(EXERCISE GOAL) Duplicate every line of the records below verbatim, leaving out the pictures.
(DATASET Opens)
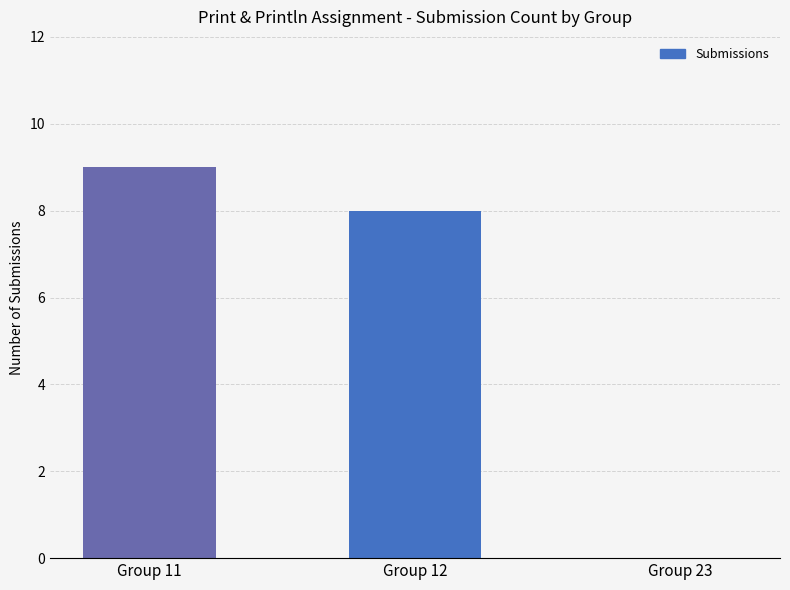

True or false: the data shows 5 at Group 23.

False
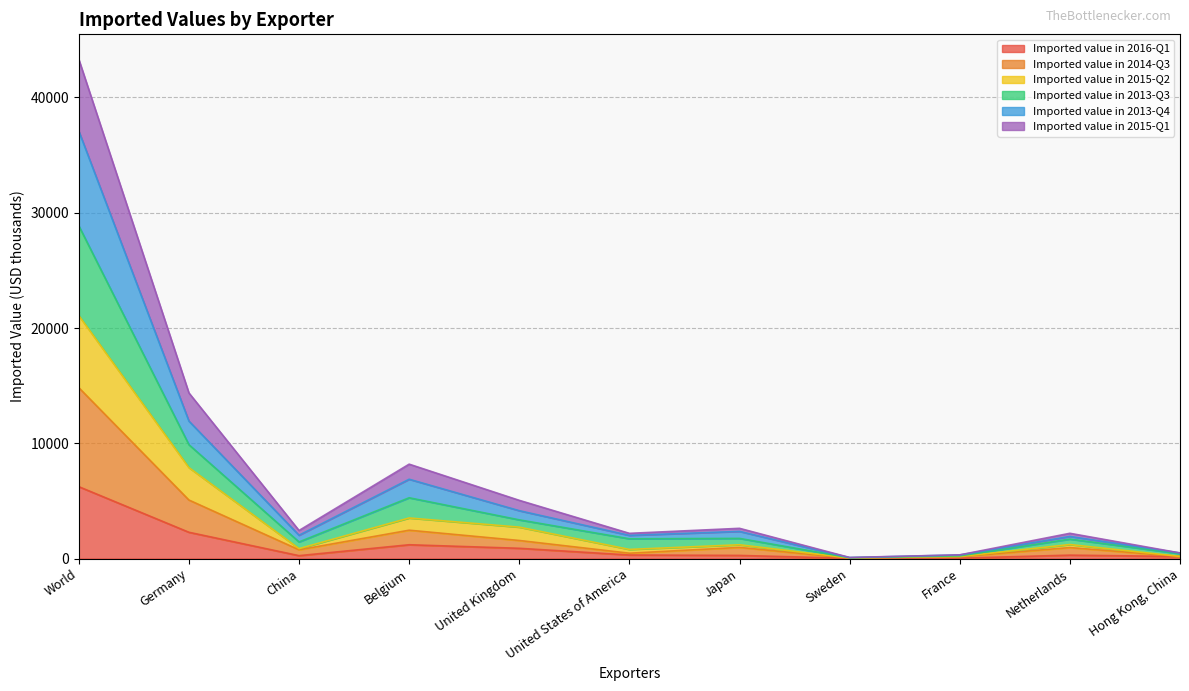

At which category does Imported value in 2013-Q3 reach its first local peak?

Belgium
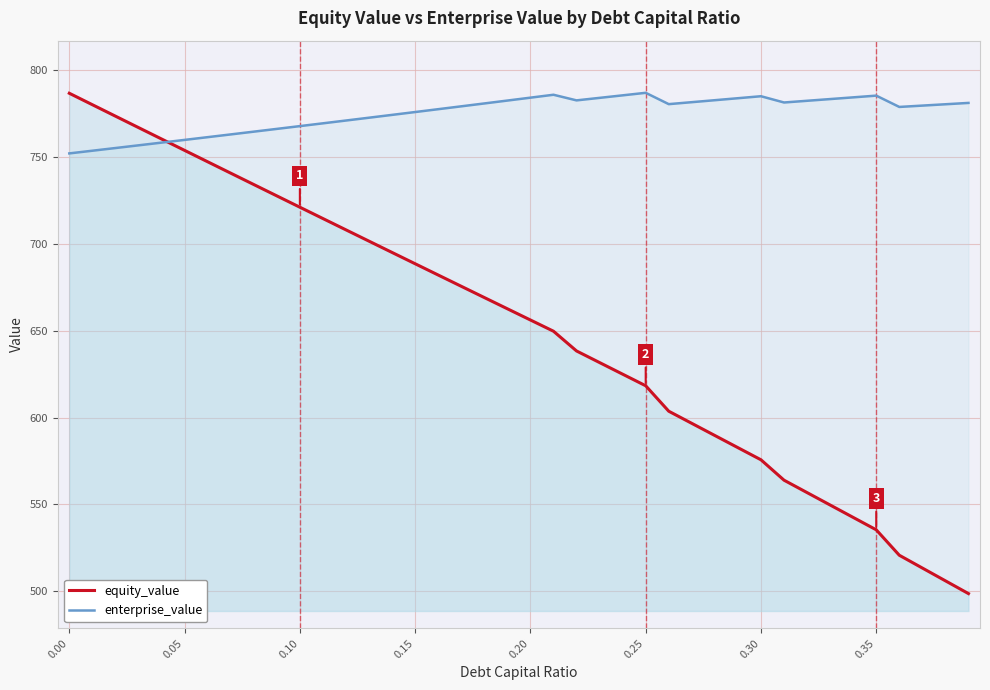

At how many categories does at least one series exceed 551?

40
(DATASET Closes)
(REPLY)
True or false: the data shows 5 at Group 23.

False

At which category does Imported value in 2013-Q3 reach its first local peak?

Belgium

At how many categories does at least one series exceed 551?

40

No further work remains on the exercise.